WORK INSTRUCTION
Reproduce the committee meeting transcript below word for word, from its first line through its last.

DOCUMENT SECTION
Evidence of meeting #3 for Access to Information, Privacy and Ethics in the 42nd Parliament, 1st Session. (The original version is on Parliament’s site, as are the minutes.) The winning word was institutions.

A video is available from Parliament.

On the agenda

MPs speaking

Also speaking

Suzanne Legault  Information Commissioner of Canada, Office of the Information Commissioner of Canada
Nancy Bélanger  General Counsel, Director of Legal Services, Office of the Information Commissioner of Canada

9:10 a.m.

Information Commissioner of Canada, Office of the Information Commissioner of Canada

Suzanne Legault

What do you mean, number of days?

9:10 a.m.

Conservative

Matt Jeneroux Conservative Edmonton Riverbend, AB

Maybe number of days isn't a good example because you have the standard number of days. Percentage-wise, are you looking to reduce the number of requests? Are you going to see an increase in the number of requests?

What's the benchmark in your office that you'd be happy with?

9:10 a.m.

Information Commissioner of Canada, Office of the Information Commissioner of Canada

Suzanne Legault

It's important to understand that the access to information requests are made to the public institutions that are covered by the act. The President of the Treasury Board is the minister responsible for the administration of the access to information requests that are made within the federal government.

INFORMATION SUPPLIED
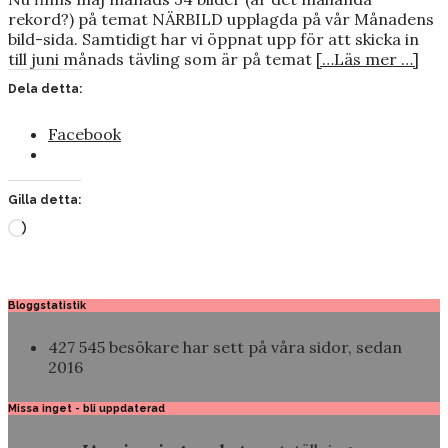
rekord?) på temat NÄRBILD upplagda på vår Månadens
bild-sida. Samtidigt har vi öppnat upp för att skicka in
till juni månads tävling som är på temat
[…Läs mer …]
Dela detta:
Facebook
Gilla detta:
Laddar
in
…
Bloggstatistik
427 545 besökare har sett på våra sidor, sedan
2016
Missa inget - bli uppdaterad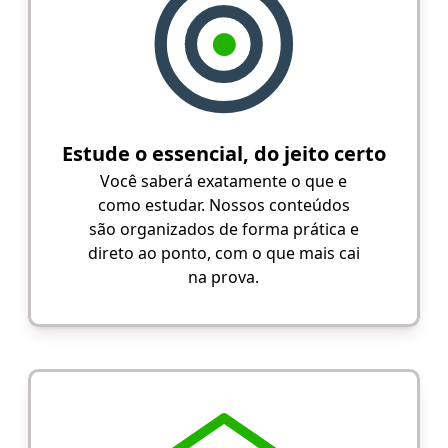
Estude o essencial, do jeito certo
Você saberá exatamente o que e
como estudar. Nossos conteúdos
são organizados de forma prática e
direto ao ponto, com o que mais cai
na prova.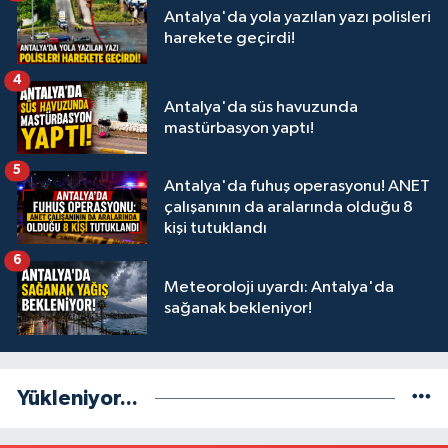
Antalya'da yola yazılan yazı polisleri
harekete geçirdi!
4
Antalya'da süs havuzunda
mastürbasyon yaptı!
5
Antalya'da fuhuş operasyonu! ANET
çalışanının da aralarında olduğu 8
kişi tutuklandı
6
Meteoroloji uyardı: Antalya'da
sağanak bekleniyor!
Yükleniyor...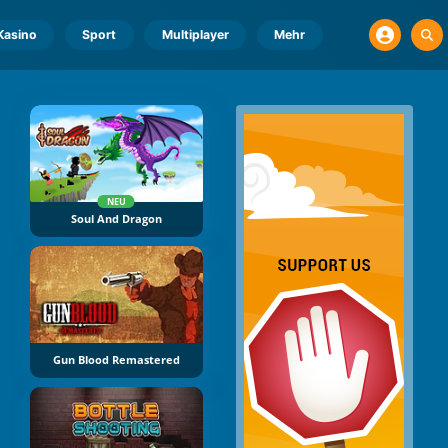
Kasino
Sport
Multiplayer
Mehr
NEU
Soul And Dragon
Gun Blood Remastered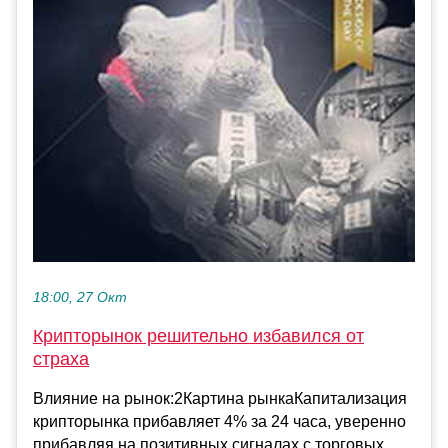
18:00, 27 Окт
Крипторынок решительно избавился от
страха
Влияние на рынок:2Картина рынкаКапитализация
крипторынка прибавляет 4% за 24 часа, уверенно
прибавляя на позитивных сигналах с торговых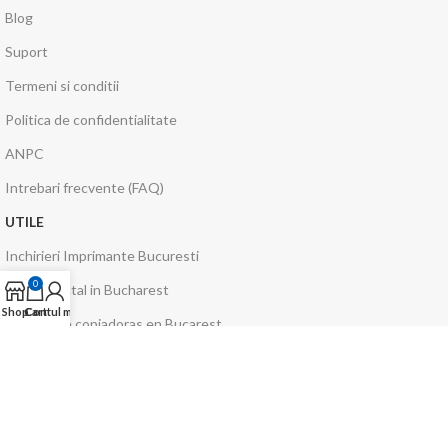
Blog
Suport
Termeni si conditii
Politica de confidentialitate
ANPC
Intrebari frecvente (FAQ)
UTILE
Inchirieri Imprimante Bucuresti
0
Copier rental in Bucharest
Shop
Cart
Contul meu
Alquiler de copiadoras en Bucarest
Copier Shop
Cariere
Copiatoare ieftine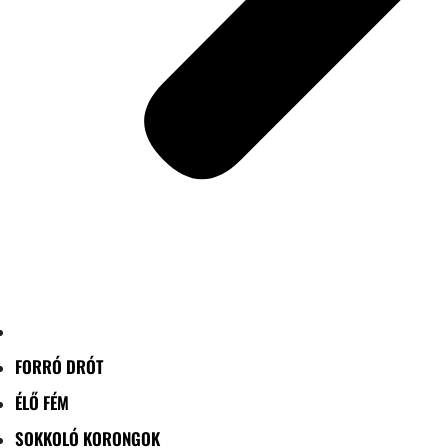
FORRÓ DRÓT
ÉLŐ FÉM
SOKKOLÓ KORONGOK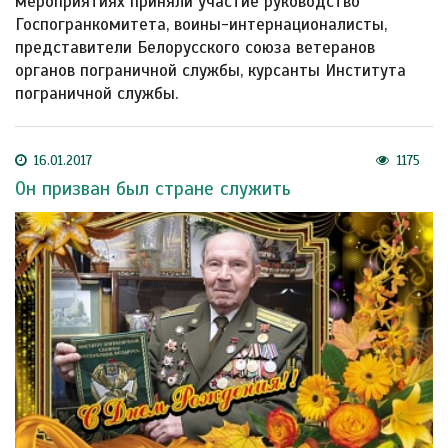
мероприятиях приняли участие руководство
Госпогранкомитета, воины-интернационалисты,
представители Белорусского союза ветеранов
органов пограничной службы, курсанты Института
пограничной службы.
16.01.2017
1175
Он призван был стране служить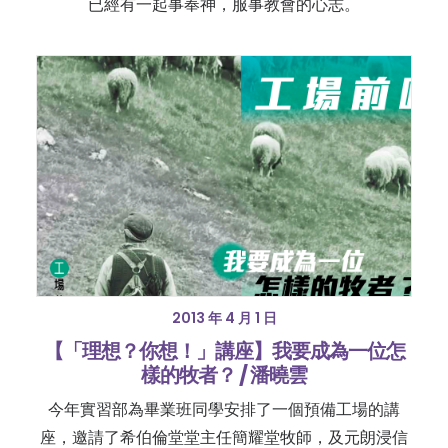
已經有一起事奉神，服事教會的心志。
2013 年 4 月 1 日
【「理想？你想！」講座】我要成為一位怎
樣的牧者？ / 潘曉雲
今年實習部為畢業班同學安排了一個預備工場的講
座，邀請了希伯倫堂堂主任簡耀堂牧師，及元朗浸信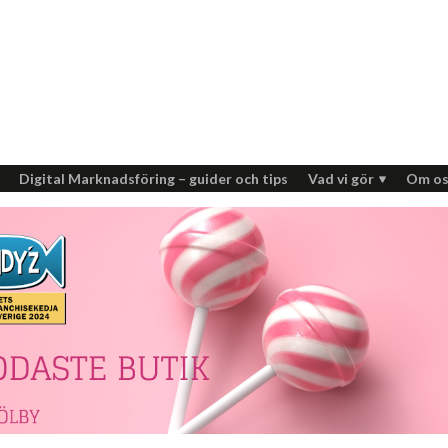
Digital Marknadsföring – guider och tips
Vad vi gör
Om os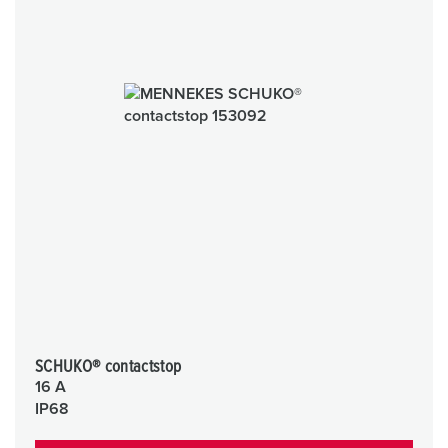
SCHUKO® contactstop
16 A
IP68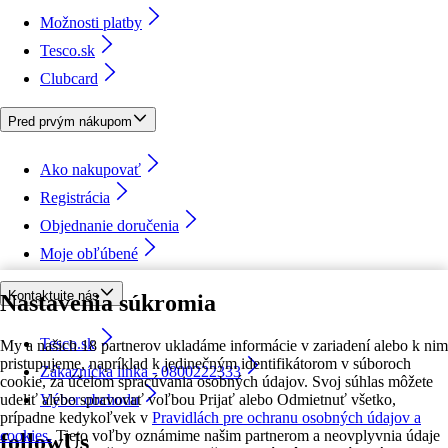
Možnosti platby
Tesco.sk
Clubcard
Pred prvým nákupom
Ako nakupovať
Registrácia
Objednanie doručenia
Moje obľúbené
Kontaktujte nás
Nastavenia súkromia
Tesco.sk
My a našich 18 partnerov ukladáme informácie v zariadení alebo k nim
pristupujeme, napríklad k jedinečným identifikátorom v súboroch
Zákaznícka linka - 0800222333
cookie, za účelom spracúvania osobných údajov. Svoj súhlas môžete
udeliť alebo spravovať voľbou Prijať alebo Odmietnuť všetko,
Výber obchodu
prípadne kedykoľvek v
Pravidlách pre ochranu osobných údajov a
cookies.
Tieto voľby oznámime našim partnerom a neovplyvnia údaje
followUs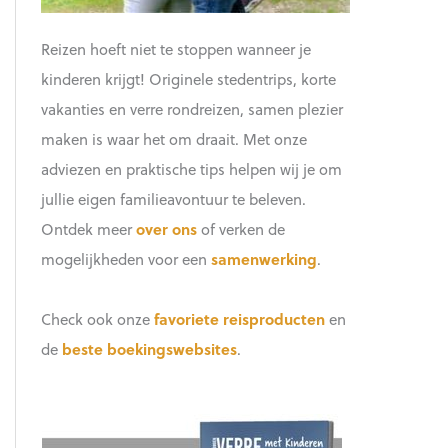
Reizen hoeft niet te stoppen wanneer je
kinderen krijgt! Originele stedentrips, korte
vakanties en verre rondreizen, samen plezier
maken is waar het om draait. Met onze
adviezen en praktische tips helpen wij je om
jullie eigen familieavontuur te beleven.
Ontdek meer
over ons
of verken de
mogelijkheden voor een
samenwerking
.
Check ook onze
favoriete reisproducten
en
de
beste boekingswebsites
.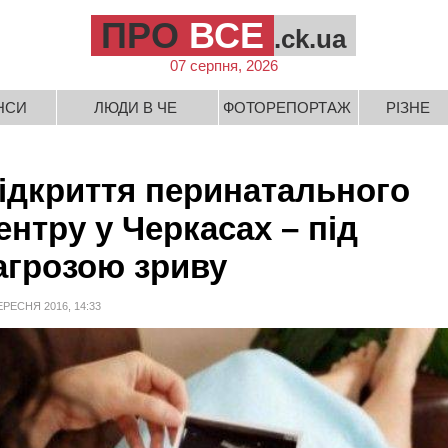
ПРО
ВСЕ
.ck.ua
07 серпня, 2026
НСИ
ЛЮДИ В ЧЕ
ФОТОРЕПОРТАЖ
РІЗНЕ
ідкриття перинатального
ентру у Черкасах – під
агрозою зриву
ЕРЕСНЯ 2016, 14:33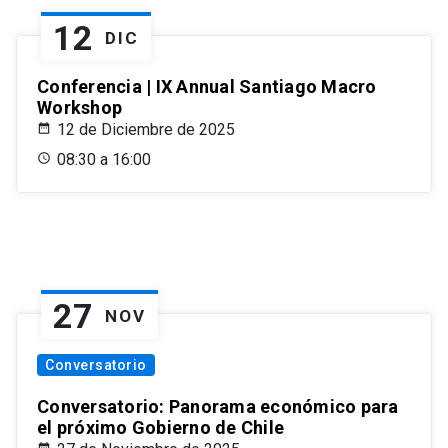
12
DIC
Conferencia | IX Annual Santiago Macro
Workshop
12 de Diciembre de 2025
08:30 a 16:00
27
NOV
Conversatorio
Conversatorio: Panorama económico para
el próximo Gobierno de Chile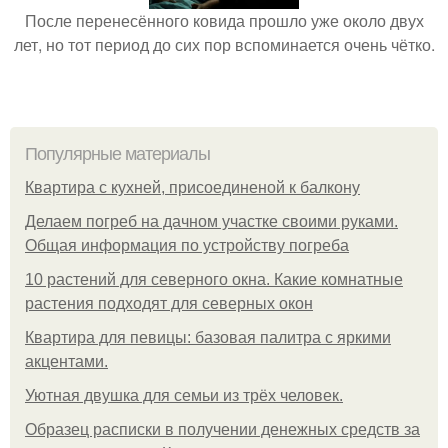
После перенесённого ковида прошло уже около двух
лет, но тот период до сих пор вспоминается очень чётко.
Популярные материалы
Квартира с кухней, присоединеной к балкону
Делаем погреб на дачном участке своими руками.
Общая информация по устройству погреба
10 растений для северного окна. Какие комнатные
растения подходят для северных окон
Квартира для певицы: базовая палитра с яркими
акцентами.
Уютная двушка для семьи из трёх человек.
Образец расписки в получении денежных средств за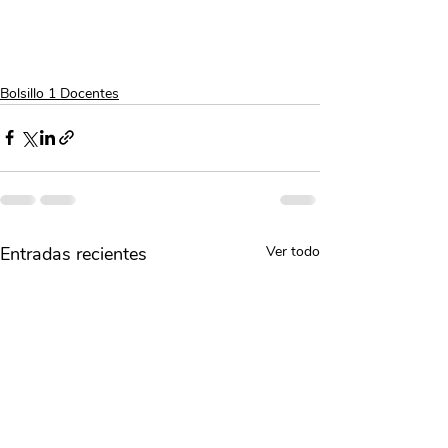
Bolsillo 1 Docentes
Entradas recientes
Ver todo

ANSWER FOR THE TASK
Evidence of meeting #3 for Access to Information, Privacy and Ethics in the 42nd Parliament, 1st Session. (The original version is on Parliament’s site, as are the minutes.) The winning word was institutions.

A video is available from Parliament.

On the agenda

MPs speaking

Also speaking

Suzanne Legault  Information Commissioner of Canada, Office of the Information Commissioner of Canada
Nancy Bélanger  General Counsel, Director of Legal Services, Office of the Information Commissioner of Canada

9:10 a.m.

Information Commissioner of Canada, Office of the Information Commissioner of Canada

Suzanne Legault

What do you mean, number of days?

9:10 a.m.

Conservative

Matt Jeneroux Conservative Edmonton Riverbend, AB

Maybe number of days isn't a good example because you have the standard number of days. Percentage-wise, are you looking to reduce the number of requests? Are you going to see an increase in the number of requests?

What's the benchmark in your office that you'd be happy with?

9:10 a.m.

Information Commissioner of Canada, Office of the Information Commissioner of Canada

Suzanne Legault

It's important to understand that the access to information requests are made to the public institutions that are covered by the act. The President of the Treasury Board is the minister responsible for the administration of the access to information requests that are made within the federal government.